**** EXTRAIT DE PAGE ****
Le président ne peut refuser cette validation, comme en Angleterre, et elle est nécessaire pour parachever la nomination du Premier ministre. Cette disposition va conférer un pouvoir de surveillance au Chef de l’Etat sur le Premier ministre, mais n’entachera aucunément la grande liberté de gestion que celui-ci peut avoir, du fait de sa désignation par les représentants du peuple, c’est-à-dire les parlementaires. Dans le schéma proposé nous cherchons un équilibre, qui va octroyer des libertés à l’endroit des organes de gestion de la nation. Mais, des libertés qui seront en même temps surveillées par d’autres organes. Ne dit-on pas d’ailleurs qu’une liberté s’arrête là où commence une autre ? Alors nous devons créer un cercle d’équilibre entre les organes institutionnels. Comme dans un jeu ou chacun tient chacun, et le tout tient parce que nous nous tenons.
Dans le régime semi présidentiel, c’est l’Assemblée qui détermine l’aspect politique. C’est présidentiel, si le président est fort à l’hémicycle. Et si c’est l’opposition qui y est forte, elle crée une cohabitation. Ce qui fait que le semi-présidentiel est aussi semi-parlementaire. Mais, dans notre cas, nous avons choisi le parlementaire tout en donnant un pouvoir de veille sur la citadelle au président de la République. Toutefois, cette force permise au chef de l’Etat sera contrôlée, limitée par des mécanismes spéciaux efficaces. Des limites qui peuvent aller jusqu’à sa destitution populaire, à travers un referendum, qui va être aussi soumise à une procédure bien rigoureuse. La cohabitation devient le système, elle cesse d’être une option.
Il faut noter que le président de la République, aussi bien dans le régime présidentiel que dans le système semi-présidentiel, peut avoir la possibilité de nommer des ministres d’Etat sans que ces derniers ne soient juridiquement plus forts que le Premier ministre. C’est donc ce mécanisme que nous allons utiliser dans le cas proposé. Ce qui nous amènera à juste institutionnaliser cette possibilité déjà ouverte.
Le concept proposé va permettre d’éviter que le président de la République soit un Dieu sur terre. Surtout que nous savons qu’au Mali le chef, de façon culturelle, peut tout influencer. Alors dans cette proposition nous allons juste demander au président de ne se concentrer que sur trois choses, la défense nationale, la diplomatie du pays et la surveillance sous condition d’un Premier ministre qui sera choisi par les parlementaires.
Un Premier ministre libre, mais bien encadré
Dans le système proposé, le Premier ministre aura beaucoup de liberté de gestion grâce à son mode de désignation. Mais, il va gouverner en faisant énormément attention, à cause d’une épée de Damoclès qui sera suspendue sur sa tête et qui sera matérialisée à travers les prérogatives du président de la République. En effet il formera son gouvernement en toute autonomie tout en inculquant l’idée que le président de la République aura le devoir de l’apprécier après deux ans et demi de gouvernance et que, à sa suite, le Haut conseil national (qui va être une évolution du haut conseil des collectivités) va aussi veiller sur sa gestion et que, enfin, le peuple aura à son tour un droit de contrôle sur lui (Motion de censure) à travers ses députés.
****
▶ CONSIGNE A: Traduisez en anglais cette phrase de l'extrait sur les institutions : « La cohabitation devient le système, elle cesse d'être une option. »
▶ CONSIGNE B: Écrivez la suite de l'extrait sur les institutions, à partir de sa dernière phrase.
Les lignes qui viennent après forment un ensemble distinct, sans rapport avec l'extrait sur les institutions.
**** LIGNES DE DONNÉES ****
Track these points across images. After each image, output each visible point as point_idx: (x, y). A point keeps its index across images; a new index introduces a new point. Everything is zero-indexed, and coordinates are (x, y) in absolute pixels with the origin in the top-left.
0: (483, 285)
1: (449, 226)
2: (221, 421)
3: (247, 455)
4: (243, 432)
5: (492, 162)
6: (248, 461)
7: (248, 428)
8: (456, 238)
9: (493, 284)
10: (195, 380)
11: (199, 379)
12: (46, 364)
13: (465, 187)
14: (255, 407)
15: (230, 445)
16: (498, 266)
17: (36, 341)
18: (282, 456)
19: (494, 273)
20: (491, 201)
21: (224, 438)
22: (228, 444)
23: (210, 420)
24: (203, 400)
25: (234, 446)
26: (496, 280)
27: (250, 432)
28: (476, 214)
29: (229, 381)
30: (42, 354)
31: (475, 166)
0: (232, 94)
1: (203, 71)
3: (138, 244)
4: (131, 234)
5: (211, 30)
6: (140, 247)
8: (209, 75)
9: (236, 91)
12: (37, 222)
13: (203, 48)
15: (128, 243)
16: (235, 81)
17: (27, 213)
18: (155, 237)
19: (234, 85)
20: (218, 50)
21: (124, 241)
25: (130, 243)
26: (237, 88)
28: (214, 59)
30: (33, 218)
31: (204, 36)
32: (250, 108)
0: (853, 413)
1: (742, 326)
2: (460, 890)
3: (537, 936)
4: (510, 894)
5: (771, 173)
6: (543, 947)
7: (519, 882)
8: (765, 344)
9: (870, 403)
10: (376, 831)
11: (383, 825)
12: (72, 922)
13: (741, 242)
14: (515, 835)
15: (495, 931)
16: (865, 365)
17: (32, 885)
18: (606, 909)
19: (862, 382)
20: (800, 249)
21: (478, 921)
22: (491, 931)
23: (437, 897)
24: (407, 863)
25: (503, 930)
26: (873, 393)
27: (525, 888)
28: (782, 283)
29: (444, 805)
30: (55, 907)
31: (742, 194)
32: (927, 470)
****
**** LIGNES DE DONNÉES ****
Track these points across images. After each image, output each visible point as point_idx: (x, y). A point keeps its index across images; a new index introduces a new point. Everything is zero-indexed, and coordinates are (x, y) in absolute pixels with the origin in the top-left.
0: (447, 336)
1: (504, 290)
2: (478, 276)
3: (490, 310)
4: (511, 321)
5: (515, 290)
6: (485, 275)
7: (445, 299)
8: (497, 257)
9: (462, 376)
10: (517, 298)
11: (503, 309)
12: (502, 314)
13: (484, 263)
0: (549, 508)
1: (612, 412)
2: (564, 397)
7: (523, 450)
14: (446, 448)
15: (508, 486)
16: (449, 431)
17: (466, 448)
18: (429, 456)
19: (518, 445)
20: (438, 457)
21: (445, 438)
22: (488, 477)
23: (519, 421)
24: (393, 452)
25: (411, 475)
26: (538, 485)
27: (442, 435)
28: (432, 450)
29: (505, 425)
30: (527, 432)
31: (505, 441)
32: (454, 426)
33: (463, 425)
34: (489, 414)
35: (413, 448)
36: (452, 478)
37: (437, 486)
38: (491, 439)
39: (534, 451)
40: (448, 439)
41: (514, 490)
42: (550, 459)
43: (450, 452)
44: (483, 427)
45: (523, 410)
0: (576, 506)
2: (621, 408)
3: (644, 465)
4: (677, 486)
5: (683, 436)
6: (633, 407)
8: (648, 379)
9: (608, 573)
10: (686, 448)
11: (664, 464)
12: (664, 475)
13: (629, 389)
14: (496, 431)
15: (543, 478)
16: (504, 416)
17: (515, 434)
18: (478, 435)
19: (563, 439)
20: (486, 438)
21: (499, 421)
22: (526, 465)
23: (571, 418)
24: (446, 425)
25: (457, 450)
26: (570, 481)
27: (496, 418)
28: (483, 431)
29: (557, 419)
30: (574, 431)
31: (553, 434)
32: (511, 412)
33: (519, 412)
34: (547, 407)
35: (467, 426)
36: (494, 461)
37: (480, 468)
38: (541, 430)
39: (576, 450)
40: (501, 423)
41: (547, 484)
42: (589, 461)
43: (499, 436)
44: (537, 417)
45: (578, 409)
****
▶ RÉPONSE A: Cohabitation becomes the system; it ceases to be an option.

▶ RÉPONSE B:
Un Premier ministre désigné par l’Assemblée nationale peut s’avérer être un mécanisme qui pourra éviter au peuple de faire une désignation de cœur comme cela se fait en général. Ce principe pourra apporter une grande amélioration dans le choix des hommes qui seront députés. Et il apportera beaucoup de rigueur dans le processus parce que chacun aura la possibilité de pouvoir mesurer la dimension et la valeur réelle du député qu’il va contribuer à élire.
Par ailleurs, chacun pourra apprécier conséquemment le sommet que son candidat à la députation peut atteindre. Et lorsqu’un citoyen sait que son député local peut être Premier ministre de la nation, il réfléchira longuement avant de le choisir. En outre les Premiers ministres auront une base et une culture politique et se trouveront déjà en contact avec le peuple. Il importe de signaler enfin que, quand les chefs de l’exécutif sont désignés par des politiciens expérimentés, de grands électeurs, tels que les autres députés, il y’a de fortes chances que la nation soit dotée de chefs de gouvernement très aguerris.
Dans le schéma préconisé, le parlement sera bicaméral, donc composé par deux chambres. L’Assemblée nationale sera la première chambre. En plus de ses anciennes missions, elle va aussi désigner en son sein le Premier ministre. La seconde chambre sera le Haut conseil national. Il sera non seulement la 2e chambre, mais aussi un organe de régulation et d’institutionnalisation de l’authenticité malienne.
Dans le cas que nous proposons, l’Assemblée nationale va continuer à jouer tous ses anciens rôles. Mais elle aura en plus l’obligation de prendre des avis auprès du HCN sur presque tout. Et des fois certains avis lui seront contraignants. Ces nouvelles dispositions feront l’objet de précisions pour qu’elles soient parfaitement maîtrisées.
Remplaçant le Haut conseil des collectivités, le HCN sera une sorte de sénat, mais au parfum malien. Il est su que les Maliens sont contre un sénat à l’occidental, ce qui peut se comprendre. Mais, le projet va initier un organe qui sera un réceptacle qui prendra en compte la configuration de notre réalité sociologique. Une réalité qui agit sur nos faits politiques. Et cette réalité sociale doit se sentir dans les mécanismes d’équilibre pour une meilleure gestion du pays. Nous avons besoin d’un Toguna pour réguler, pour surveiller et pour faciliter les actions de gestion de notre nation.
Créer un sénat typiquement malien
Actuellement nous avons des anciens présidents qui savent beaucoup de choses, qui sont entretenus par la nation et qui n’apportent vraiment plus. Pourtant, avec la démocratie nous allons en avoir un bon nombre. Nous devons donc utiliser officiellement leurs expériences dans le processus de stabilisation de la nation sans créer de gêne au dirigeant du jour.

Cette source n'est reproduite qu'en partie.